---------- Data for review

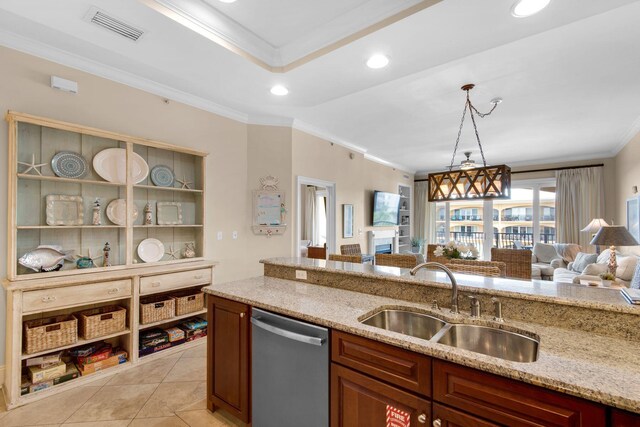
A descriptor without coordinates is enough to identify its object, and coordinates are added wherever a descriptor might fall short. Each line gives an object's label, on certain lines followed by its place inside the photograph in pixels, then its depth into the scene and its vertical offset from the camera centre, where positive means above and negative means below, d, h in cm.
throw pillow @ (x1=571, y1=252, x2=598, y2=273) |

--------------------
---------- Data for review

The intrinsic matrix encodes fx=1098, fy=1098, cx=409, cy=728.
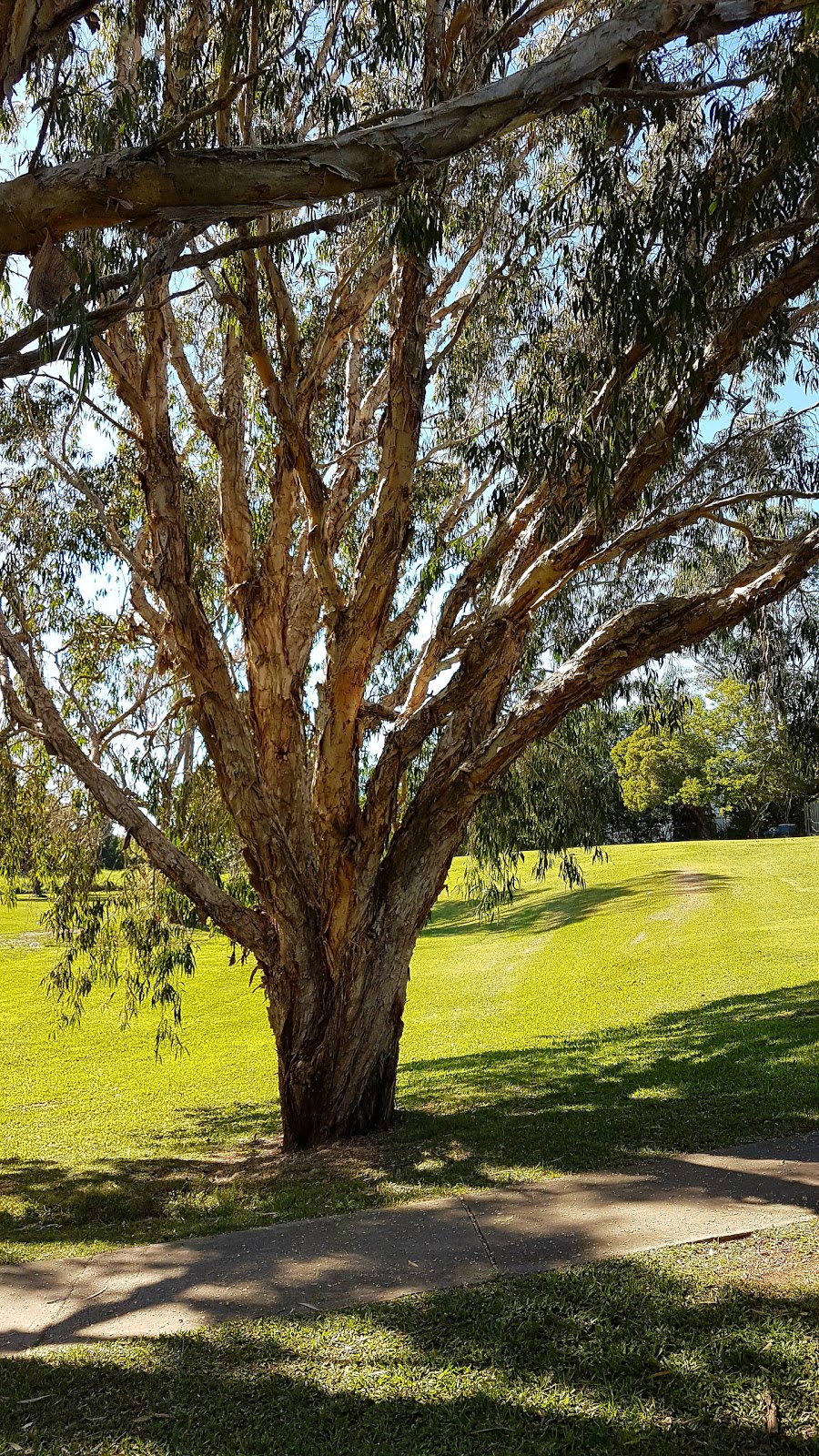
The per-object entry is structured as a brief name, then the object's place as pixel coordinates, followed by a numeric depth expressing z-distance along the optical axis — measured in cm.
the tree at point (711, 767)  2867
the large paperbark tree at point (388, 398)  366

--------------------

Only a number is needed here: how many lines of the data include the word "coordinates"?

Solution to the problem:
2